Brad Brewer is a third-year economics student at STU.
“I would never trust science,” he says. “I would have to see the statistics on it, if it’s effective. Is it?”
According to the Centre for Disease Control, flu shots are effective approximately 60 per cent of the time when matched well with the strain. They are most effective in children over 12 and healthy adults.

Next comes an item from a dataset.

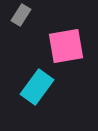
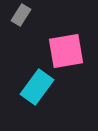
pink square: moved 5 px down
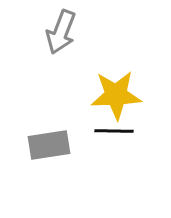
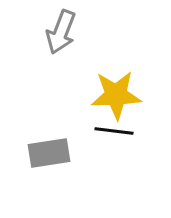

Still, Brewer won’t be getting a flu shot because he doesn’t get sick very often, “maybe once every four years.”
According to the Centers for Diseases Control and Prevention, vaccines don’t work the same for everyone. Factors like age, health and fitness make a difference. Also, its effectiveness relies on how well it matches the strain.
Wells thinks there is a lot of guesswork involved in combating flu strains.
“It’s mutating all the time. You can’t really say that what you get vaccinated against now is going to be effective,” she said.
Brewer said he’s heard the shots can make you sicker, but LeBlanc says that’s simply not true. It’s a myth. The shot injects a dead virus into the body. You can’t get sick from the vaccine, he said.
“It’s ruled out.”
If people get sick after the vaccine, they probably caught it right before, said LeBlanc, noting the vaccine has roughly a two-week incubation time. Some minor post-vaccine symptoms are soreness. A small number of people get tired or develop a fever. Some mistake this for the flu.
Andrew Solano is a first-year STU student who got a flu shot during H1N1 outbreak, but not since. He’s also a skeptic.
“You don’t know what’s going to happen down the road, if there’s any long-term side effects to the vaccine,” he said.
But there are other reasons for getting to flu shot, like protecting others around you that don’t have as strong immune systems.
Despite her skepticism, Wells gets a shot now because she has a grandson who was premature. She doesn’t want to bring it home with her, something she and LeBlanc agree on.
“If you ever go visit your grandparents, they’re part of an at-risk population where they’re not going to be as physically able to fight off the flu,” LeBlanc said. “Same thing if you’re dealing with young children … Do it for everybody else.”
The flu shot costs $15 for students and $25 for faculty and staff.
“It’s a tough decision and it is a personal one. A lot of it does come down to how well you feel you can fight these off.”